Prologis’ forecast for logistics real estate market fundamentals in 2020: In the US, supply will total 225 million square feet, an 18% year-over-year decline. US net absorption will total 100 million square feet, the lowest level since 2010 and a 55% year-over-year decline, driving the vacancy rate up 90 basis points to 5.4%.
Reilly said occupancies in all geographies will decline, but also end the year at historically healthy levels. The spike in leasing activities in March has settled down and volumes are generally in line with historical trends. Forward-looking data continues to be encouraging, he said.
“During the last 30 days, we’ve signed 198 leases amounting to 17.5 million square feet,” Reilly reported. “That’s up 21% year-over-year and roughly flat adjusted for portfolio size. Our lease proposal generations are up 21% year-over-year. Lease negotiation gestation periods for new leases have declined by about 14 days year-over-year. And retention was just over 80%, a couple of hundred basis points higher than comparable historical periods.”
After slicing the data in several different ways, Prologis sees three clear themes at this point. First, potential consumer product sectors are driving the demand.
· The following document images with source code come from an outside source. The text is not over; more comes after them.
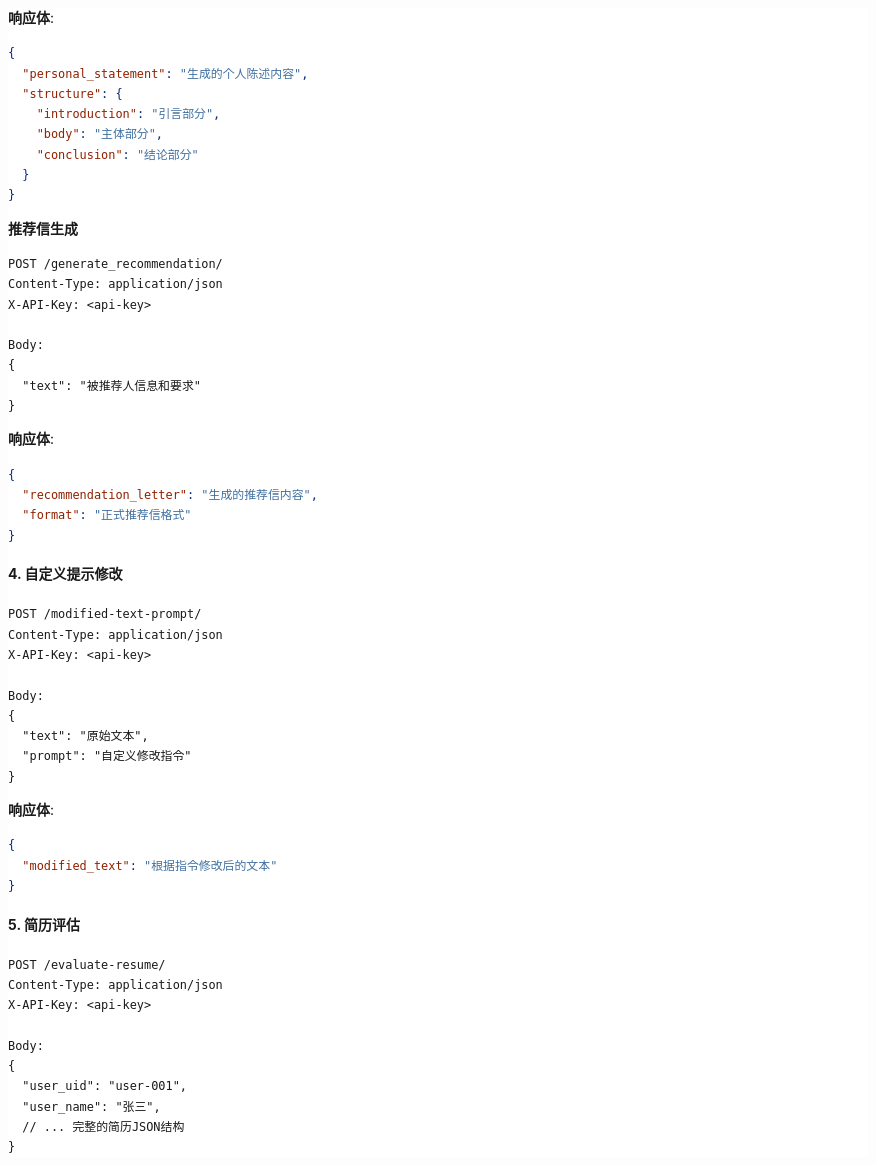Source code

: **响应体**:
```json
{
  "personal_statement": "生成的个人陈述内容",
  "structure": {
    "introduction": "引言部分",
    "body": "主体部分",
    "conclusion": "结论部分"
  }
}
```

**推荐信生成**
```http
POST /generate_recommendation/
Content-Type: application/json
X-API-Key: <api-key>

Body:
{
  "text": "被推荐人信息和要求"
}
```

**响应体**:
```json
{
  "recommendation_letter": "生成的推荐信内容",
  "format": "正式推荐信格式"
}
```

#### 4. 自定义提示修改
```http
POST /modified-text-prompt/
Content-Type: application/json
X-API-Key: <api-key>

Body:
{
  "text": "原始文本",
  "prompt": "自定义修改指令"
}
```

**响应体**:
```json
{
  "modified_text": "根据指令修改后的文本"
}
```

#### 5. 简历评估
```http
POST /evaluate-resume/
Content-Type: application/json
X-API-Key: <api-key>

Body:
{
  "user_uid": "user-001",
  "user_name": "张三",
  // ... 完整的简历JSON结构
}
```
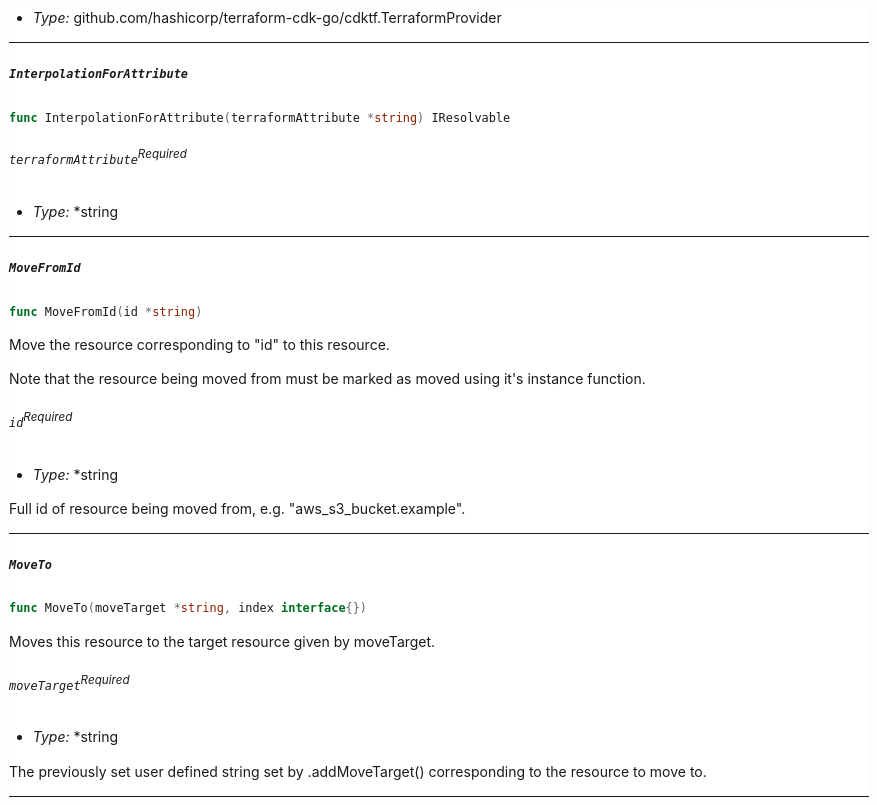 - *Type:* github.com/hashicorp/terraform-cdk-go/cdktf.TerraformProvider

---

##### `InterpolationForAttribute` <a name="InterpolationForAttribute" id="@cdktf/provider-cloudflare.zeroTrustDnsLocation.ZeroTrustDnsLocation.interpolationForAttribute"></a>

```go
func InterpolationForAttribute(terraformAttribute *string) IResolvable
```

###### `terraformAttribute`<sup>Required</sup> <a name="terraformAttribute" id="@cdktf/provider-cloudflare.zeroTrustDnsLocation.ZeroTrustDnsLocation.interpolationForAttribute.parameter.terraformAttribute"></a>

- *Type:* *string

---

##### `MoveFromId` <a name="MoveFromId" id="@cdktf/provider-cloudflare.zeroTrustDnsLocation.ZeroTrustDnsLocation.moveFromId"></a>

```go
func MoveFromId(id *string)
```

Move the resource corresponding to "id" to this resource.

Note that the resource being moved from must be marked as moved using it's instance function.

###### `id`<sup>Required</sup> <a name="id" id="@cdktf/provider-cloudflare.zeroTrustDnsLocation.ZeroTrustDnsLocation.moveFromId.parameter.id"></a>

- *Type:* *string

Full id of resource being moved from, e.g. "aws_s3_bucket.example".

---

##### `MoveTo` <a name="MoveTo" id="@cdktf/provider-cloudflare.zeroTrustDnsLocation.ZeroTrustDnsLocation.moveTo"></a>

```go
func MoveTo(moveTarget *string, index interface{})
```

Moves this resource to the target resource given by moveTarget.

###### `moveTarget`<sup>Required</sup> <a name="moveTarget" id="@cdktf/provider-cloudflare.zeroTrustDnsLocation.ZeroTrustDnsLocation.moveTo.parameter.moveTarget"></a>

- *Type:* *string

The previously set user defined string set by .addMoveTarget() corresponding to the resource to move to.

---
Second, e-commerce is driving demand across industry sectors; and third, its larger customers are faring much better than smaller customers in this environment.
Finally, Reilly says rent relief requests have slowed. To date, Prologis has received requests representing 4.3% of gross annual rent. Of these requests, 70% were not granted, 23% remain under review and 7% have been granted in the form of rent deferral loans, representing 27 basis points of gross annual rent and an average of about 33 days of rent per customer.
“This relief is targeted at our smaller customers with legitimate need stemming from COVID and not for opportunistic requests,” Reilly says. “We believe the total rent deferral loans granted will eventually amount to about 90 basis points of annual rent growth, with these loans scheduled for repayment over the remainder of 2020.”
With regard to Prologis’ strategic capital business, Reilly says Prologis’ investors remain positive on the logistics real estate sector.
“The company’s insight into tenants, global reach and experience with the COVID response in Asia provides a unique perspective into consumptions trends, supply chains issues and the direction of economic recovery or lack thereof,” says Thomas Catherwood of BTIG. “As such, we view Prologis’ guidance as conservative, and we maintain our Buy rating and $100 PT.”